Plastic Bag Manufacturers Edit California Textbooks

The American Chemistry Council (ACC), a lobbying group representing plastic bag manufacturers, successfully convinced the California Department of Education to rewrite its environmental textbooks and teachers' guides to include positive statements about plastic grocery bags. ACC wrote a letter to education department officials that said in part, "To counteract what is perceived as an exclusively negative positioning of plastic bag issues, we recommend adding a section here entitled 'Benefits of Plastic Shopping Bags.'" The state's final document was, in fact, edited to contain a new section titled "Advantages of Plastic Shopping Bags."

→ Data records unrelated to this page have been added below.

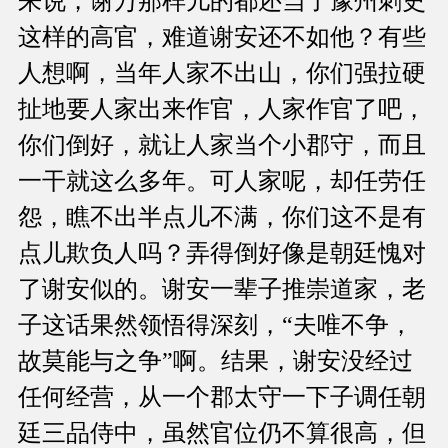
来说，谢万那样儿的都还当了豫州刺史
这样的高官，难道谢安还不如他？有些
人想啊，当年人家不出山，你们强拉硬
扯地要人家出来作官，人家作官了吧，
你们倒好，就让人家当个小郡守，而且
一干就这么多年。可人家呢，却任劳任
怨，瞧不出半点儿不满，你们这不是有
点儿欺负人吗？弄得倒好像是朝廷愧对
了谢安似的。谢安一辈子推崇道家，老
子这话果然领悟得深刻，“夫唯不争，
故莫能与之争”啊。结果，谢安没经过
任何经营，从一个郡太守一下子调任朝
廷三品侍中，虽然官位仍不算很高，但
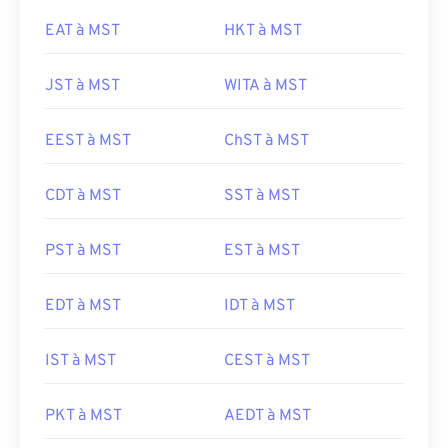
EAT à MST
HKT à MST
JST à MST
WITA à MST
EEST à MST
ChST à MST
CDT à MST
SST à MST
PST à MST
EST à MST
EDT à MST
IDT à MST
IST à MST
CEST à MST
PKT à MST
AEDT à MST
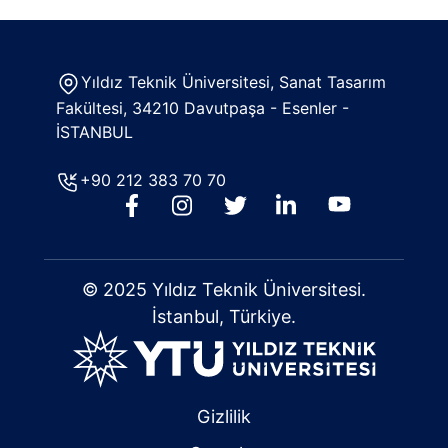
Yıldız Teknik Üniversitesi, Sanat Tasarım
Fakültesi, 34210 Davutpaşa - Esenler -
İSTANBUL
+90 212 383 70 70
© 2025 Yıldız Teknik Üniversitesi.
İstanbul, Türkiye.
Gizlilik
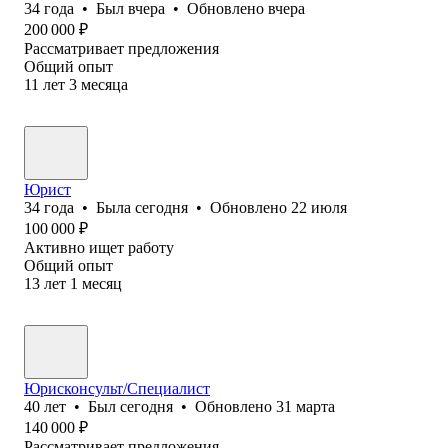
34
года
•
Был
вчера
•
Обновлено
вчера
200 000
₽
Рассматривает предложения
Общий опыт
11
лет
3
месяца
Юрист
34
года
•
Была
сегодня
•
Обновлено
22 июля
100 000
₽
Активно ищет работу
Общий опыт
13
лет
1
месяц
Юрисконсульт/Специалист
40
лет
•
Был
сегодня
•
Обновлено
31 марта
140 000
₽
Рассматривает предложения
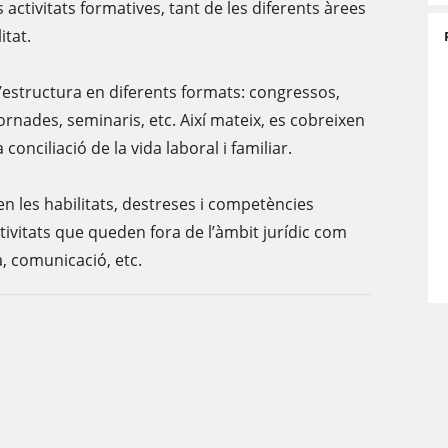
 activitats formatives, tant de les diferents àrees
itat.
’estructura en diferents formats: congressos,
jornades, seminaris, etc. Així mateix, es cobreixen
 conciliació de la vida laboral i familiar.
n les habilitats, destreses i competències
ctivitats que queden fora de l’àmbit jurídic com
a, comunicació, etc.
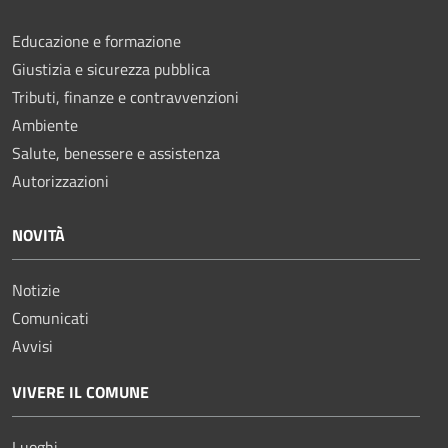
Educazione e formazione
Giustizia e sicurezza pubblica
Tributi, finanze e contravvenzioni
Ambiente
Salute, benessere e assistenza
Autorizzazioni
NOVITÀ
Notizie
Comunicati
Avvisi
VIVERE IL COMUNE
Luoghi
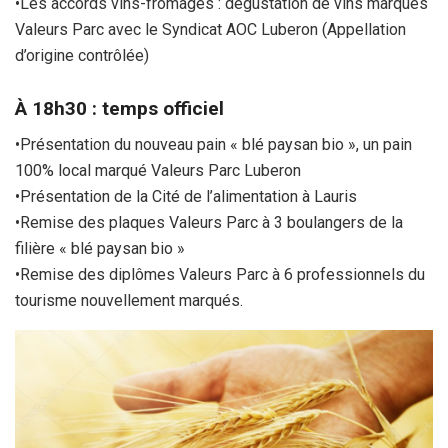
•Les accords vins-fromages : dégustation de vins marqués
Valeurs Parc avec le Syndicat AOC Luberon (Appellation
d’origine contrôlée)
À 18h30 : temps officiel
•Présentation du nouveau pain « blé paysan bio », un pain
100% local marqué Valeurs Parc Luberon
•Présentation de la Cité de l’alimentation à Lauris
•Remise des plaques Valeurs Parc à 3 boulangers de la
filière « blé paysan bio »
•Remise des diplômes Valeurs Parc à 6 professionnels du
tourisme nouvellement marqués.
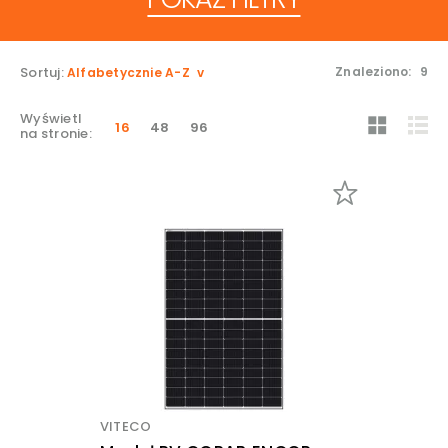
Sortuj:
Znaleziono:
9
Alfabetycznie A-Z
Wyświetl
16
48
96
na stronie:
VITECO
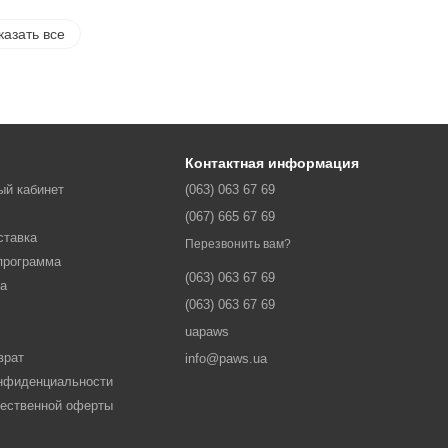
казать все
Контактная информация
ый кабинет
(063) 063 67 69
(067) 665 67 69
ставка
Перезвонить вам?
программа
(063) 063 67 69
ма
(063) 063 67 69
uapaws
врат
info@paws.ua
онфиденциальности
щественной оферты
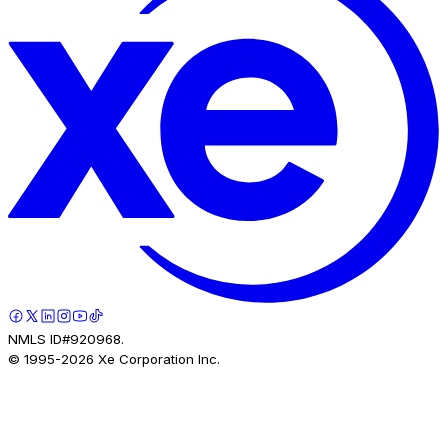
NMLS ID#920968.
© 1995-
2026
Xe Corporation Inc.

The title and some of the newly-inserted textbook language were lifted almost verbatim from letters written by the ACC. A private consultant hired by California school officials inserted a question into an environmental workbook quiz asking students to list some advantages of plastic bags. The correct answer to the question (which is worth five points) is: "Plastic bags are very convenient to use. They take less energy to manufacture than paper bags, cost less to transport and can be reused." The changes were made in 2009, and coincided with ACC's nationwide PR and lobbying push to beat back efforts across the U.S. to enact laws and ordinances banning plastic grocery bags. The changes in the environmental curriculum were discovered by the investigative reporting team California Watch, a project of the Center for Investigative Reporting.

Comments

Good point! Sure, you can look at it that way if you like, and yet no matter how you slice it, it's wasteful. There are also many other things that this byproduct could have been used for, other than bags given for free to lazy people who don't bring their own. The discovery of my Thesis, was that the plassstic bag ought not be made a priority as the opportunity cost (ethically, environmentally, and economically) was simply too great when considering other options. And consider, that there is energy in plastic bags (try burning one, no actually don't, you'll piss your neighbors off), and there was probably even more energy in the byproduct that it was made from. You could have burned the new bags (or this by-product) and have come out further ahead if energy was your goal as opposed to stinky meat juice leakage. Whether it was the primary or tertiary use of the fossil fuels, Bottom Line (if you agree with the logic in my thesis, which apparently my advisors did): Plastic Bags are not Justifiable in cosidering the economic, ethical and environmental costs. But again, what are the goals? You failed to engage my comment in this capacity, rather, you merely criticized "how it was said" with a "chicken or the egg" type jab. I feel like I wasted 10 minutes of my life I will never get back because of it. : (
Now someone will probably reply to tell me that bags get recycled, anyway, and therefore there is no issue, as if recycling uses no energy, and as if downgrading is of no consquence. It's pretty hopeless.

The (corporate, for-profit) industry side-stepped the actual issue. The actual issue has been disposable bags(usually sheet plastic) vs re-usable bags/containers (usually cloth).

"Paper vs Plastic" is a dead issue! Virgin, kraft paper bags are virtually non-existant compared to single-use plastic bags.